En un rincón acogedor de Alpine Elementary, un grupo de alumnos de infantil y primer curso de primaria se reúne al final de la jornada escolar, con los brazos llenos de peluches y mantas. La sala vibra de emoción mientras los alumnos se dan cuenta de que algo especial está a punto de comenzar.

Bajo la dirección de Michelle Drangeid, profesora de tercer curso, el Club de Lectura de los Peluches invita a los alumnos más pequeños del colegio a relajarse, ponerse cómodos y enamorarse de las historias. Los alumnos se acomodan junto a sus peluches favoritos, compartiendo aperitivos y la emoción del momento mientras Drangeid abre un libro. Cada semana se presenta un nuevo autor o tema, ampliando su mundo página a página.
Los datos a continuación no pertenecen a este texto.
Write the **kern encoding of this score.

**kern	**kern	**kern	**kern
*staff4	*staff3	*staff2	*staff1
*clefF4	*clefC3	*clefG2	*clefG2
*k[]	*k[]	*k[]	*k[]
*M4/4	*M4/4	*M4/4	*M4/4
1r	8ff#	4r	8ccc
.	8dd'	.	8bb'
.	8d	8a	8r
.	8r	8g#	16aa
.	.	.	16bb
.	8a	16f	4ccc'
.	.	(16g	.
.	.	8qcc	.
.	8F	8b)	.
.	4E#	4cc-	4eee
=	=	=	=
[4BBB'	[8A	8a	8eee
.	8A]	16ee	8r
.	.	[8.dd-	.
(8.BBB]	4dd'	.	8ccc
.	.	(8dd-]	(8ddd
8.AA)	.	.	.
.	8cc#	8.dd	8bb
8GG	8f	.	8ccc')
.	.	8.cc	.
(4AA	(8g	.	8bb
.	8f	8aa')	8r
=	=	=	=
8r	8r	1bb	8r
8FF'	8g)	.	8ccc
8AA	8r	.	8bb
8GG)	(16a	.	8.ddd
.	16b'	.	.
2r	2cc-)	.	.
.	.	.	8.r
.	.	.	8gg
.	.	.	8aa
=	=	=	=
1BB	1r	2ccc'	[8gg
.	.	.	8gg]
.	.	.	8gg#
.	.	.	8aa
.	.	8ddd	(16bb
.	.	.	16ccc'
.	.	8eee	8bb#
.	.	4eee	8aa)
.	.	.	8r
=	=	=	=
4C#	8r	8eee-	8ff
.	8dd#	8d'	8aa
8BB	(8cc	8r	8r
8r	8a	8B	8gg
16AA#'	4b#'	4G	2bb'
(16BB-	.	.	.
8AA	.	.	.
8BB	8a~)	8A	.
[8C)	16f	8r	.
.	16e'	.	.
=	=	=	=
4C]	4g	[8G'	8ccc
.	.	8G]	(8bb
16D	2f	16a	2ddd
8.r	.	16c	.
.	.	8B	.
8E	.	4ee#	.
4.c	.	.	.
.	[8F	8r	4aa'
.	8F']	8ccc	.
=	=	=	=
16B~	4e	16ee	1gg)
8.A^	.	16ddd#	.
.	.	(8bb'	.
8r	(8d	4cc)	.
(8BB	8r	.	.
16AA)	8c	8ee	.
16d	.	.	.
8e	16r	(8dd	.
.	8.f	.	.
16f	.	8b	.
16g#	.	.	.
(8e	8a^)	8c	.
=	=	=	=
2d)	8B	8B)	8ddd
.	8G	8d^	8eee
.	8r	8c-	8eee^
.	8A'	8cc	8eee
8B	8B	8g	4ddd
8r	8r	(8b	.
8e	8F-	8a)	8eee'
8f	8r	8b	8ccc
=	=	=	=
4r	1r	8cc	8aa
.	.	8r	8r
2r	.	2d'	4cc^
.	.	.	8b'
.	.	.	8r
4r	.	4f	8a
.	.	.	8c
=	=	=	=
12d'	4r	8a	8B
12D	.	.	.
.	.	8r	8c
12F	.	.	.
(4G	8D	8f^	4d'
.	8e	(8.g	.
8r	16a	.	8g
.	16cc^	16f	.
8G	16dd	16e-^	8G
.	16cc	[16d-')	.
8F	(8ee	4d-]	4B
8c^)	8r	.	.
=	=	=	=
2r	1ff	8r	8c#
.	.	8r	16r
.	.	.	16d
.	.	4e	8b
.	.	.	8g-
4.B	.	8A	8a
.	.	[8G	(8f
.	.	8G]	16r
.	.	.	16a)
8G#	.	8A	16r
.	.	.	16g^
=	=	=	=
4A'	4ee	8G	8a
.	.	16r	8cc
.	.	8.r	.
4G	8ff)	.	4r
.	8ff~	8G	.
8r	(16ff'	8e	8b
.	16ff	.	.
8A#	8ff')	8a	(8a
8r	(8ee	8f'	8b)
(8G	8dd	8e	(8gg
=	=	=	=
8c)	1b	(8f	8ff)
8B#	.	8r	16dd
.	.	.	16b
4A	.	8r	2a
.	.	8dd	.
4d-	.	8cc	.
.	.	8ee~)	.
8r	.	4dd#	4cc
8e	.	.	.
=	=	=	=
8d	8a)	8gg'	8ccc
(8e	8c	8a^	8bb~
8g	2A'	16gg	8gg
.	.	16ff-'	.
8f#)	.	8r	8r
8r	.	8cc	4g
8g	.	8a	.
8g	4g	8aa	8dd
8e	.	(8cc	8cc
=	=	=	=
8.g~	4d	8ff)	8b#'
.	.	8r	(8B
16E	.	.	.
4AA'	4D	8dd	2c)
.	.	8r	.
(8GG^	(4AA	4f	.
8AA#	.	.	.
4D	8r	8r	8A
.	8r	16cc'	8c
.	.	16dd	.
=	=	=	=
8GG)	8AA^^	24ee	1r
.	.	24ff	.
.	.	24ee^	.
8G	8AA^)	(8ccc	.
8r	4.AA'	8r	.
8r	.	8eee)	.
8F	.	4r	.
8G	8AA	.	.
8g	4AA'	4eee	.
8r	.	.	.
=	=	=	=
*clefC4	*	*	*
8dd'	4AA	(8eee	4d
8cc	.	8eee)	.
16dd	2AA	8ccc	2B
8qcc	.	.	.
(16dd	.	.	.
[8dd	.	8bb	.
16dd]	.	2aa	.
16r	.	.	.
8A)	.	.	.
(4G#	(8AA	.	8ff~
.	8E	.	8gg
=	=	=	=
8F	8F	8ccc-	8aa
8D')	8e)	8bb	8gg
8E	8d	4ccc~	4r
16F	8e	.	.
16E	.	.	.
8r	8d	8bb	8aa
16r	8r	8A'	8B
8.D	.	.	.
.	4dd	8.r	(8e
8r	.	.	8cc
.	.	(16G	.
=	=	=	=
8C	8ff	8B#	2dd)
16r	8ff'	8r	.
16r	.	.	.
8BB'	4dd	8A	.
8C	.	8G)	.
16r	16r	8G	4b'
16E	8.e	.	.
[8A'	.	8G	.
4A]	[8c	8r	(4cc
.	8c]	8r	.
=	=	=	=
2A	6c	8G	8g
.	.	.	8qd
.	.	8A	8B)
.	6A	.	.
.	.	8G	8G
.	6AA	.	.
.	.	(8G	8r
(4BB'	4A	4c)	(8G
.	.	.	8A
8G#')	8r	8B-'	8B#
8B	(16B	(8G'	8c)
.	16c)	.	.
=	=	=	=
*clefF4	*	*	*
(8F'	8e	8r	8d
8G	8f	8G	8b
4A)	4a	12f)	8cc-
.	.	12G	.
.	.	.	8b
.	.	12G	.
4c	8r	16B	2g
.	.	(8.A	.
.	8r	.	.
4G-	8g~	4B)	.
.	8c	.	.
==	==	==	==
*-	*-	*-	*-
Una profesora cuenta un cuento a un pequeño grupo de niños en un aula llena de color, repleta de libros y juguetes.

En esta jornada en particular, el grupo se sumerge en la lectura de *The Dot*, de Peter H. Reynolds, un cuento sobre el valor y el poder de la creatividad. Los alumnos dan vida al cuento mediante una divertida actividad con acuarelas. Partiendo de un simple punto en su hoja, lo transforman rápidamente en formas y motivos únicos.

Una niña sostiene un plato de papel decorado mientras otra pinta en una mesa del aula, con materiales de arte a su lado.

Para muchos de estos alumnos, esta es su primera oportunidad de formar parte de un club escolar, un espacio diseñado exclusivamente para ellos. «El club es un respiro. Es una oportunidad para que se relajen y jueguen», explica Drangeid, al describir el objetivo de cada reunión.

Además de las manualidades y los cuentos, el Club de Lectura Stuffy va forjando poco a poco algo más profundo. Refuerza los vínculos entre los distintos cursos, convirtiendo los rostros conocidos que se ven en los pasillos en saludos amistosos y conversaciones. Como explica Drangeid: «Me encanta incluir a alumnos de otros cursos porque así tengo la oportunidad de conocer a niños a los que normalmente no veo. Cuando voy por el edificio, me ven y me saludan. Se crea un vínculo que fomenta el espíritu de comunidad, y eso es una de las mejores cosas de todo esto».

Una niña de pelo rizado sonríe, sentada en el suelo junto a otros niños, durante una actividad en grupo.

​​Mucho después de que termine el club, sus efectos siguen manifestándose. Los alumnos regresan a casa para leer en voz alta a sus peluches, construir fortalezas con mantas y recrear la acogedora magia de la lectura. En estos pequeños y significativos momentos, comienza a arraigarse en Alpine Elementary un amor por la lectura que les acompañará toda la vida.